In system testing, we will go through all the necessary modules of an application and test if the end features or the end business works fine, and test the product as a complete system.

In simple words, we can say that System testing is a sequence of different types of tests to implement and examine the entire working of an integrated software computer system against requirements.

For more information on System testing, refers to the following link:

https://www.javatpoint.com/system-testing.

Level4: Acceptance Testing

The last and fourth level of software testing is acceptance testing, which is used to evaluate whether a specification or the requirements are met as per its delivery.

The software has passed through three testing levels (Unit Testing, Integration Testing, System Testing). Some minor errors can still be identified when the end-user uses the system in the actual scenario.

In simple words, we can say that Acceptance testing is the squeezing of all the testing processes that are previously done.

The acceptance testing is also known as User acceptance testing (UAT) and is done by the customer before accepting the final product.

Usually, UAT is done by the domain expert (customer) for their satisfaction and checks whether the application is working according to given business scenarios and real-time scenarios.

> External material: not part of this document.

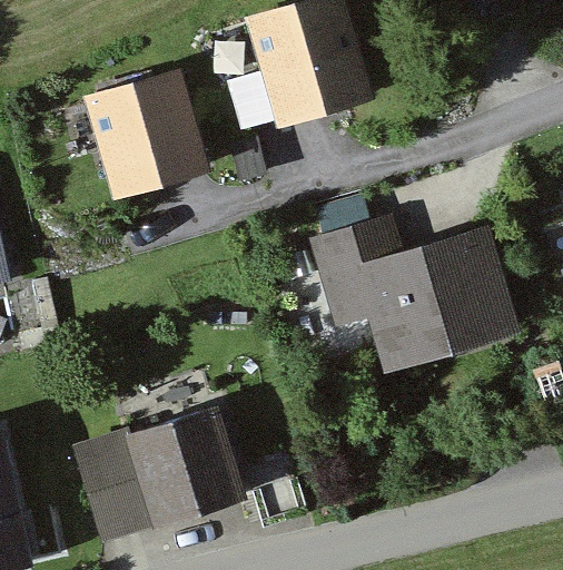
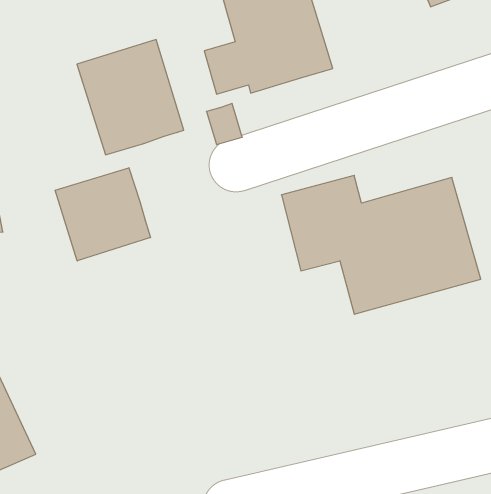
building: none -> [55,168,150,261]
building: [71,405,240,543] -> none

For more information on System testing, refers to the following link:

https://www.javatpoint.com/acceptance-testing.

Conclusion

In this tutorial, we have learned all the levels of testing. And we can conclude that tests are grouped based on where they are added in the Software development life cycle.

A level of software testing is a process where every unit or component of a software or system is tested.

The main reason for implementing the levels of testing is to make the software testing process efficient and easy to find all possible test cases at a specific level.

To check the behavior or performance of software testing, we have various testing levels. The above-described software testing levels are developed to identify missing areas and understanding between the development life cycle conditions.

All these SDLC models' phases (requirement gathering, analysis, design, coding or execution, testing, deployment, and maintenance) undergo the process of software testing levels.